Frugality Can Be Costly
Watching how you spend your money, budgeting, waiting for sales are all good things, but going cheap on everything is not a such a good idea. Always being frugal can be costly. And here's how.
Let's start with cheap shoes. They don't often last past one season where a good pair of classic shoes will take you through a few years and stay current looking. Not to mention bad shoes can contribute to foot problems. You don't have to break the bank but super cheap here is when frugality costs you money.
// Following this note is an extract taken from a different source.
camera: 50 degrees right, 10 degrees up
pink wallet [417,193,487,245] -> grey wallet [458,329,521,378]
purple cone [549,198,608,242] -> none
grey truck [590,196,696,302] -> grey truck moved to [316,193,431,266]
Switching to cars. Leasing will get you lower payments up front. That's appealing, but in the long run it's probably a bad deal. When the lease is up you turn it over and get nothing. Now let's say you get a new car every two or three years, or you're in sales and like a new car, then leasing might be an option.
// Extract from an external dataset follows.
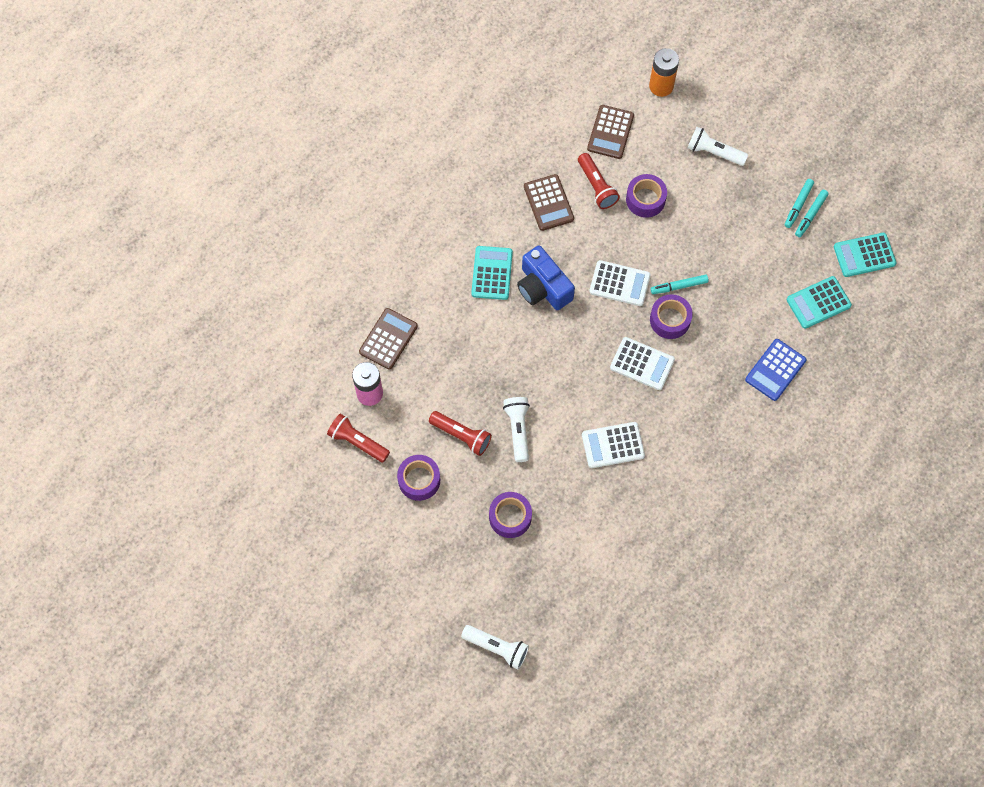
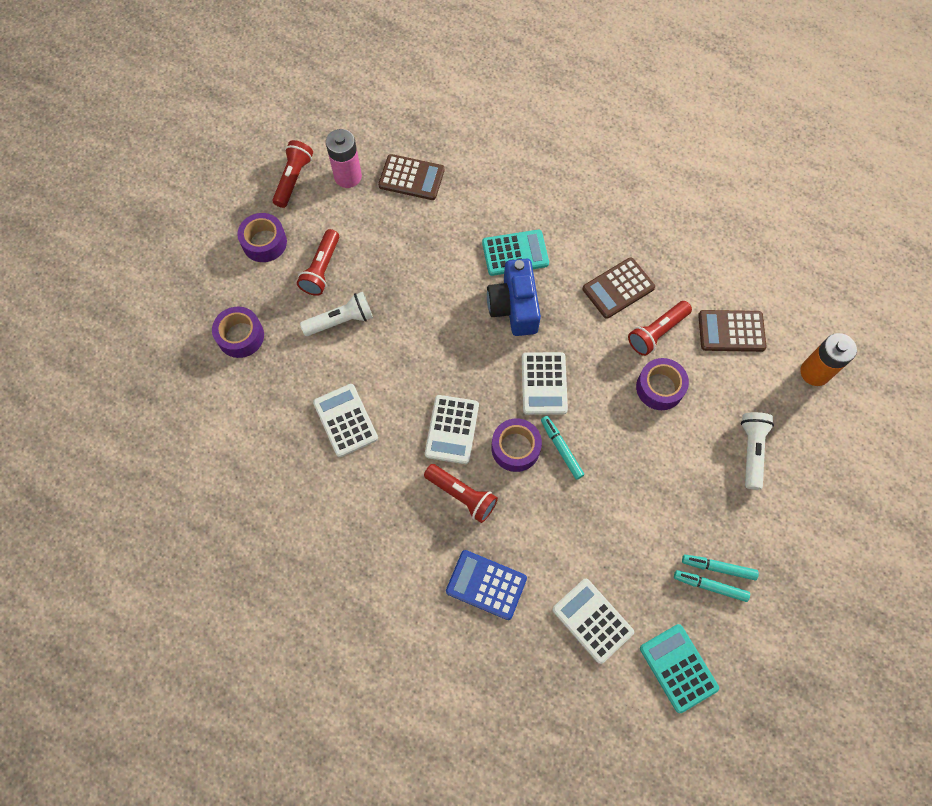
camera: 75 degrees right, 0 degrees up
white flashlight [461,625,529,670] -> none
blue camera [517,245,575,310] -> blue camera turned 45 degrees counterclockwise [487,259,541,336]
turquoise calculator [787,276,852,329] -> white calculator [552,579,634,664]
none -> red flashlight [424,464,498,523]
Lower health premium insurance seems more affordable. But think on it. How much will you pay out of pocket before you meet your deductible? Add it up. And if you're skipping going to the doctor because you can't meet the deduction, it might not be worth it.
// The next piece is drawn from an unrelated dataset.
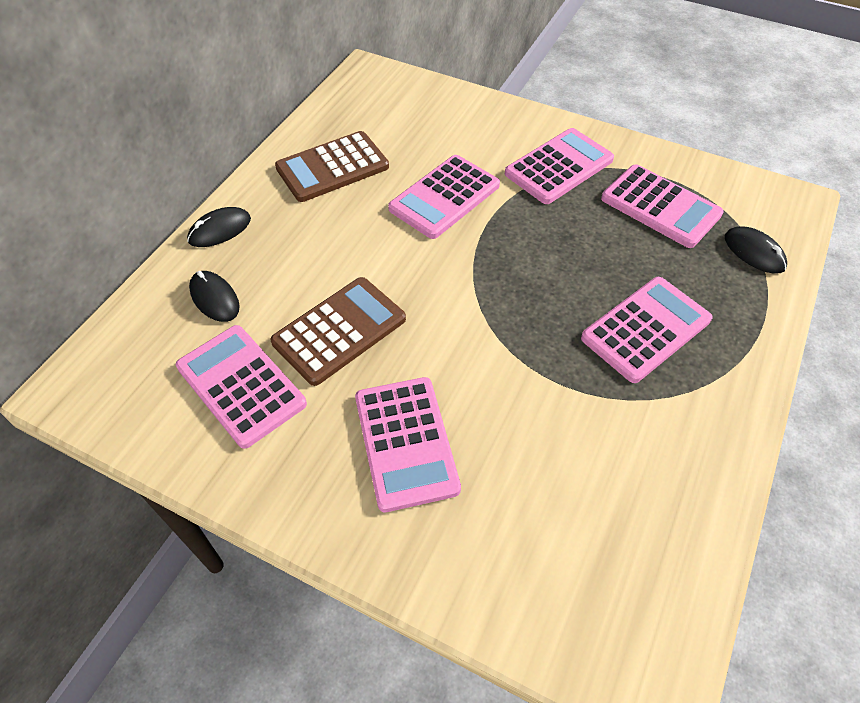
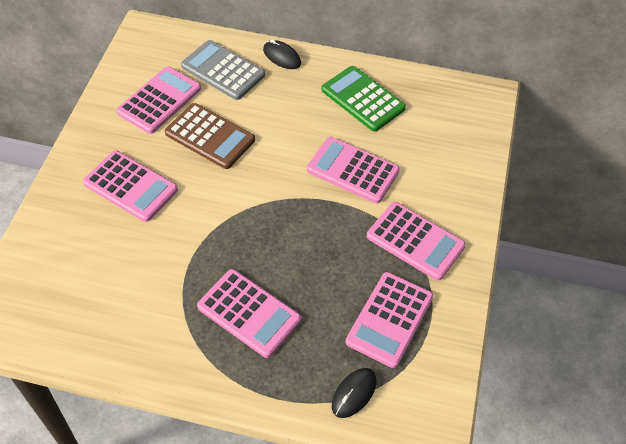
camera: 75 degrees right, 0 degrees up
black mouse [189,271,240,322] -> grey calculator [181,40,265,100]
brown calculator [275,131,389,202] -> green calculator [321,66,406,132]
pink calculator [355,377,461,512] -> pink calculator turned 120 degrees counterclockwise [83,150,178,222]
Skipping retirement savings is a big no no. Being too cheap to save, say, $50 a paycheck in your early years will without a doubt cost you thousands of dollars in retirement. Don't be frugal here.
OK, I saved this one for last because there's a caveat. Baby products. You take a risk when buying a used carseat or crib that there's been a recall. If you still decide to go this route, ask the seller about the model number and check to see if there's been a problem with it.